Video Analysis of Elite American Football Athletes During Vertical Jump.
Introduction: The National Football League (NFL) combine tests the athleticism of prospects competing for the draft. The vertical jump is included to test lower extremity power, yet the components which lead to the greatest performance remain elusive. Therefore, this study aimed to utilize a sample of elite athletes to analyze vertical jump components associated with increased performance and the relationship between vertical jump performance and rookie-year success.
Methods: Videos of 50 NFL prospects performing the vertical jump task were analyzed for various countermovement jump components.
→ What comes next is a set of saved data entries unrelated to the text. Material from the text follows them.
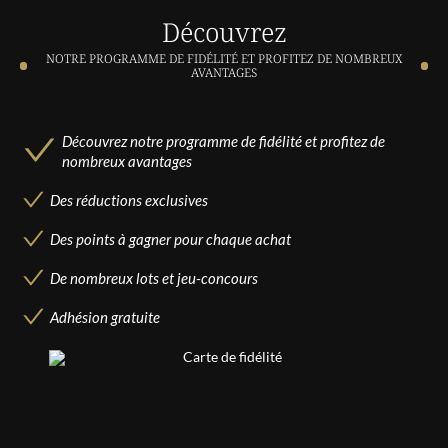
Découvrez
NOTRE PROGRAMME DE FIDÉLITÉ ET PROFITEZ DE NOMBREUX
AVANTAGES
Découvrez notre programme de fidélité et profitez de
nombreux avantages
Des réductions exclusives
Des points à gagner pour chaque achat
De nombreux lots et jeu-concours
Adhésion gratuite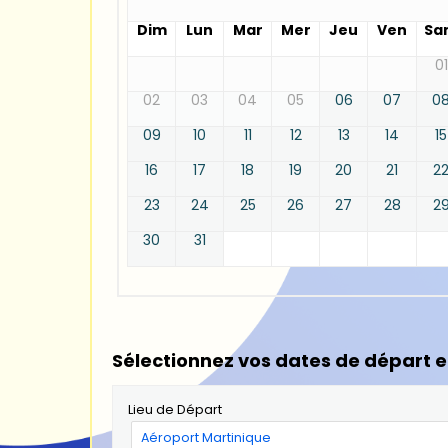
Dim
Lun
Mar
Mer
Jeu
Ven
Sa
01
02
03
04
05
06
07
0
09
10
11
12
13
14
15
16
17
18
19
20
21
2
23
24
25
26
27
28
2
30
31
Sélectionnez vos dates de départ e
Lieu de Départ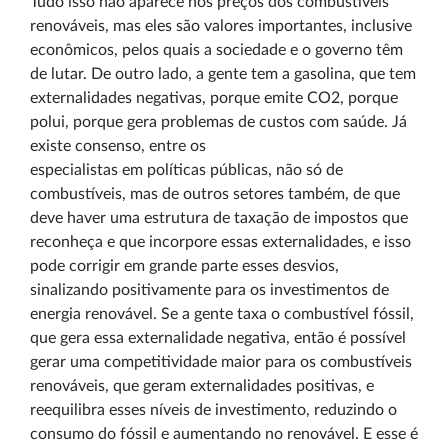
Tudo isso não aparece nos preços dos combustíveis
renováveis, mas eles são valores importantes, inclusive
econômicos, pelos quais a sociedade e o governo têm
de lutar. De outro lado, a gente tem a gasolina, que tem
externalidades negativas, porque emite CO2, porque
polui, porque gera problemas de custos com saúde. Já
existe consenso, entre os
especialistas em políticas públicas, não só de
combustíveis, mas de outros setores também, de que
deve haver uma estrutura de taxação de impostos que
reconheça e que incorpore essas externalidades, e isso
pode corrigir em grande parte esses desvios,
sinalizando positivamente para os investimentos de
energia renovável. Se a gente taxa o combustível fóssil,
que gera essa externalidade negativa, então é possível
gerar uma competitividade maior para os combustíveis
renováveis, que geram externalidades positivas, e
reequilibra esses níveis de investimento, reduzindo o
consumo do fóssil e aumentando no renovável. E esse é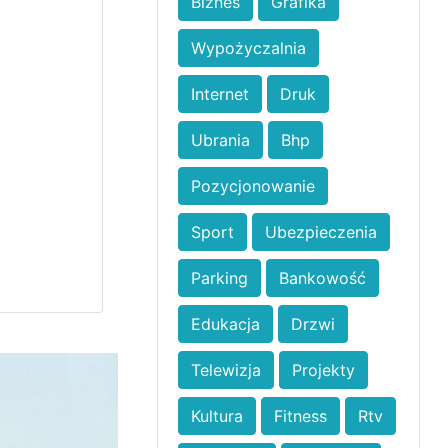
Biznes
Grafika
Wypożyczalnia
Internet
Druk
Ubrania
Bhp
Pozycjonowanie
Sport
Ubezpieczenia
Parking
Bankowość
Edukacja
Drzwi
Telewizja
Projekty
Kultura
Fitness
Rtv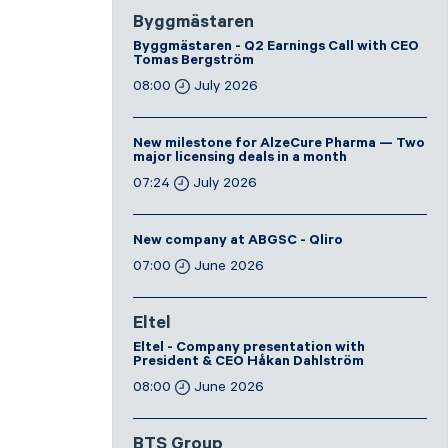
Byggmästaren
Byggmästaren - Q2 Earnings Call with CEO
Tomas Bergström
08:00
July 2026
New milestone for AlzeCure Pharma — Two
major licensing deals in a month
07:24
July 2026
New company at ABGSC - Qliro
07:00
June 2026
Eltel
Eltel - Company presentation with
President & CEO Håkan Dahlström
08:00
June 2026
BTS Group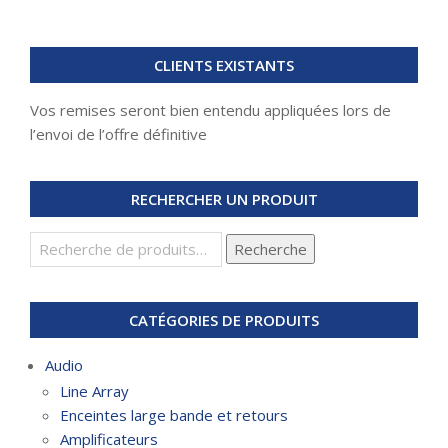
CLIENTS EXISTANTS
Vos remises seront bien entendu appliquées lors de
l’envoi de l’offre définitive
RECHERCHER UN PRODUIT
Recherche
Recherche
pour :
CATÉGORIES DE PRODUITS
Audio
Line Array
Enceintes large bande et retours
Amplificateurs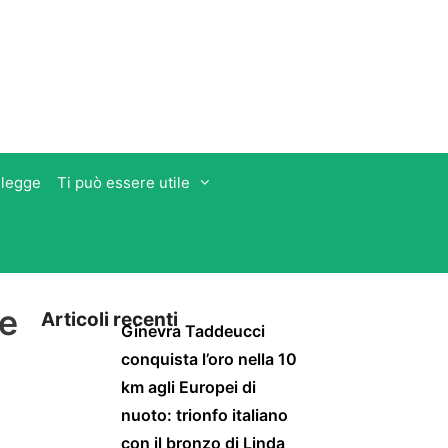
 legge
Ti può essere utile
me
Articoli recenti
Ginevra Taddeucci
conquista l’oro nella 10
km agli Europei di
nuoto: trionfo italiano
con il bronzo di Linda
Regression analyses examined the components in relation to normalized jump height and rookie Approximate Value (AV) using an alpha level of 0.05.
Results: After analysis, only the overall model for normalized jump height was statistically significant (R^2^ = 0.69, p = 0.002).
Discussion: While no single variable predicted jump height, distinct strategies were evident between the top and bottom 25% performers based on component correlations. The regression model approached significance in predicting rookie AV (R^2^ = 0.94, p = 0.052), with notable components like heel pauses for skilled positions and greater knee flexion for linemen. By creating models that can predict jump height or AV, variables can be identified that can be used to improve one's jump height or, in the case of AV, that can be used to predict which draft prospects will perform better in the NFL.